To develop their models, the team used data from two longitudinal studies of older adults – a nationally representative sample of older adults, the Aging, Demographics and Memory Study, and the Alzheimer’s Disease Neuroimaging Initiative – that include brain and behavioral measures as well as diagnoses for cognitive impairment and dementia.

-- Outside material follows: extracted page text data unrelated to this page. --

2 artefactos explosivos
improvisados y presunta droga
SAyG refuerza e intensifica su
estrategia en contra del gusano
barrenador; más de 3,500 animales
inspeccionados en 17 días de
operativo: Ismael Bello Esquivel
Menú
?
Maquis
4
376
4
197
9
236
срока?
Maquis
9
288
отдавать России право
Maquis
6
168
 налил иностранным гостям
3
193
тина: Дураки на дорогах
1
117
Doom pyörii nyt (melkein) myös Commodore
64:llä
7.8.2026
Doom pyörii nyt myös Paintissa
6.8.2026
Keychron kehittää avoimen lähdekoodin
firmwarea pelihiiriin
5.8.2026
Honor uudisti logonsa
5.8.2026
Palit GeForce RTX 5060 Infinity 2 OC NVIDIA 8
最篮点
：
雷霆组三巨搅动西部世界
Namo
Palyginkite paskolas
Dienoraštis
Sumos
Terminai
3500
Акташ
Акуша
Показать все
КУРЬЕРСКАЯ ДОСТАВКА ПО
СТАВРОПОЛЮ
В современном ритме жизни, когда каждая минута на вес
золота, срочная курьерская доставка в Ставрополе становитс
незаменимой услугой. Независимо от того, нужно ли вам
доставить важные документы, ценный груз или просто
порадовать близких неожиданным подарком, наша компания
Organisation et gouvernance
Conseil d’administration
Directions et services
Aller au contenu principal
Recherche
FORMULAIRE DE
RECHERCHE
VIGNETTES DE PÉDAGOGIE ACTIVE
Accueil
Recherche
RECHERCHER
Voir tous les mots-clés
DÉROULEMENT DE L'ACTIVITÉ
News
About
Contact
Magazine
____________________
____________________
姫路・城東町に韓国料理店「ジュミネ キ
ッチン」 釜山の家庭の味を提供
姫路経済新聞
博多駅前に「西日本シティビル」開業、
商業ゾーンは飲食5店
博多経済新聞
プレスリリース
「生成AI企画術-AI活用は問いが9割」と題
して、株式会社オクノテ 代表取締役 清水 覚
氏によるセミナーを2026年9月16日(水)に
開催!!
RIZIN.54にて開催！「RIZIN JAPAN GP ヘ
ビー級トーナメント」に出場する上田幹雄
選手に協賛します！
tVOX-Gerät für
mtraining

Specifically, the researchers found that declines in reconstructive memory (recalling a word or event by piecing it together from clues about its meaning, for example, recalling that “dog” was presented in a word list by first remembering that household pets were presented in the list) were associated with mild cognitive impairment and Alzheimer’s dementia, but not with healthy aging. Declines in recollective memory – recalling a word or event exactly – were a feature of normal aging.
Over a period of between one and a half to six years, declines in reconstructive memory processes were reliable predictors of future progression from healthy aging to mild cognitive impairment and Alzheimer’s dementia, and better predictors than the best genetic marker of such diseases.
“Reconstructive memory is very stable in healthy individuals, so declines in this type of memory are a hallmark of neurocognitive impairment,” Reyna said.
Younger adults rely heavily on recollection, Brainerd said, but this method becomes increasingly inefficient throughout mid-adulthood. “Training people how to make better use of reconstructive recall as they age should assist healthy adult memory function,” he said. “Our analytical models are readily available for research and clinical use and could easily be incorporated into existing neuropsychological tests.”
The co-authors of the paper are Carlos Gomes, a graduate student in the field of human development; Anna Kenney ’11, Caroline Gross ’12 and Emily Taub ’10 of Cornell – all of whom helped conduct the research as undergraduates in Brainerd’s lab; and Nathan Spreng, assistant professor of human development and Rebecca Q. and James C. Morgan Sesquicentennial Faculty Fellow in the College of Human Ecology.
The research was supported in part by the National Institutes of Health and the CAPES Foundation, a federal agency under Brazil’s Ministry of Education.
Karene Booker is extension support specialist in the Department of Human Development.